Let’s now create a corpus and a document term matrix and count the number of 1, 2 and 3-grams.
# 1-grams
desc_corpus <- corpus(mercari$item_description)
dtm1 <- dfm(desc_corpus, ngrams = 1, remove = c("rm", stopwords("english")), remove_punct = T, remove_numbers = T, stem = T)
top_1grams <- data.frame(term = names(topfeatures(dtm1, n = 20)), count = topfeatures(dtm1, n = 20))

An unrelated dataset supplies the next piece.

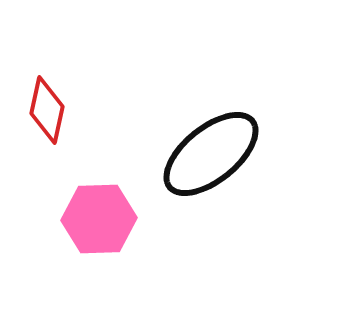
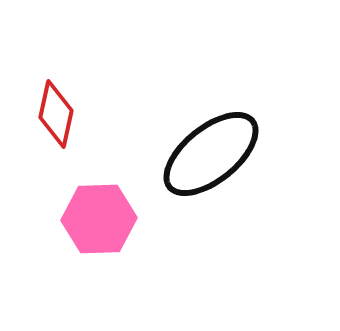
red diamond: moved 9 px right, 4 px down
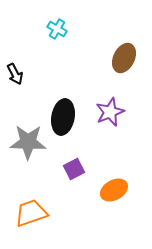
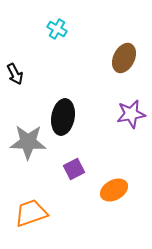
purple star: moved 21 px right, 2 px down; rotated 12 degrees clockwise
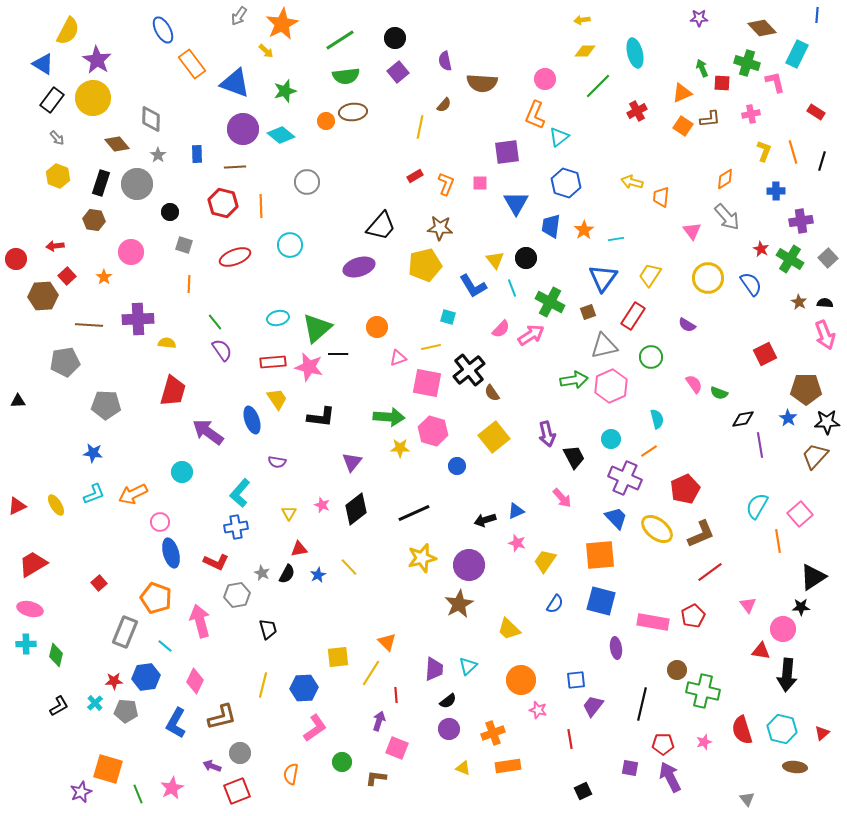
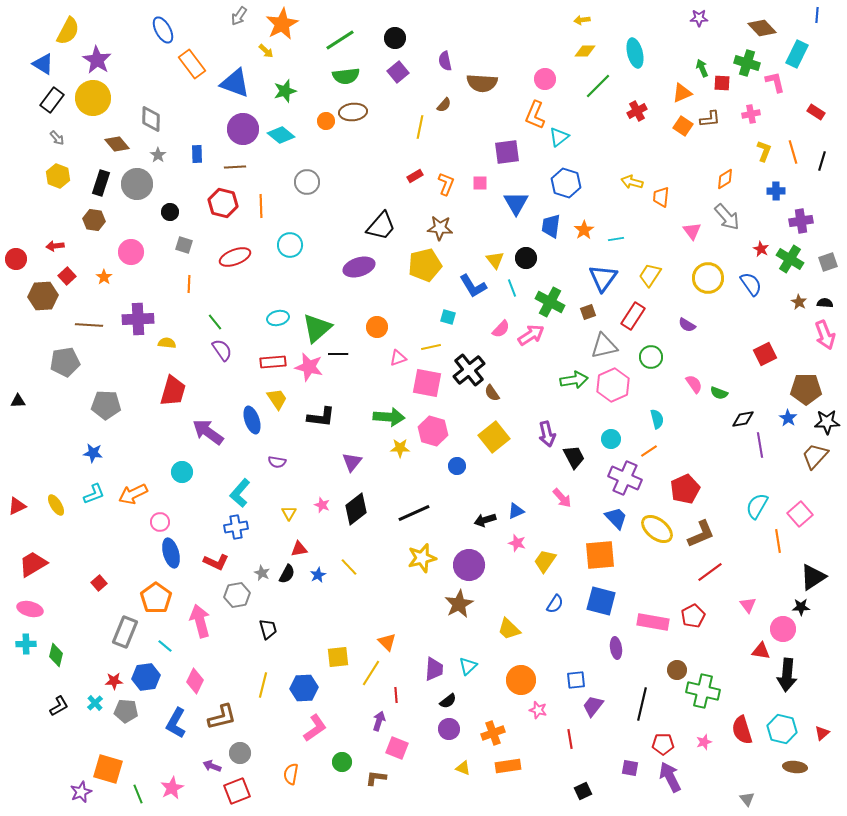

p1 <- ggplot(top_1grams, aes(x = reorder(term, count), y = count)) + geom_bar(stat = "identity", fill = "steelblue4") + xlab("1-gram") + ylab("Count") + ggtitle("Frequency of 1-grams") + coord_flip() + common_theme
# Take 20% of corpus for computing 2-grams
desc_corpus_20 <- corpus_sample(desc_corpus, size = floor(ndoc(desc_corpus)*0.2))
# 2-grams
dtm2 <- dfm(desc_corpus_20, ngrams = 2, remove = c("rm", stopwords("english")), remove_punct = T, remove_numbers = T, concatenator = " ")
top_2grams <- data.frame(term = names(topfeatures(dtm2, n = 20)), count = topfeatures(dtm2, n = 20))
p2 <- ggplot(top_2grams, aes(x = reorder(term, count), y = count)) + geom_bar(stat = "identity", fill = "darkgreen") + xlab("2-gram") + ylab("Count") + ggtitle("Frequency of 2-grams") + coord_flip() + common_theme
# 3-grams
dtm3 <- dfm(desc_corpus_20, ngrams = 3, remove = c("rm", stopwords("english")), remove_punct = T, remove_numbers = T, concatenator = " ")
top_3grams <- data.frame(term = names(topfeatures(dtm3, n = 20)), count = topfeatures(dtm3, n = 20))
p3 <- ggplot(top_3grams, aes(x = reorder(term, count), y = count)) + geom_bar(stat = "identity", fill = "darkred") + xlab("3-gram") + ylab("Count") + ggtitle("Frequency of 3-grams") + coord_flip() + common_theme
grid.arrange(p1, p2, p3, nrow = 1)
For 1-grams, the most common ones are new and size. There is a relatively sharp count drop for 2-grams, where brand new is the most common by far, followed by roughly 2 times less common free shipping. When it comes to 3-grams, there is no marked sharp drop in frequency, and the most common trigrams are price is firm and new with tags.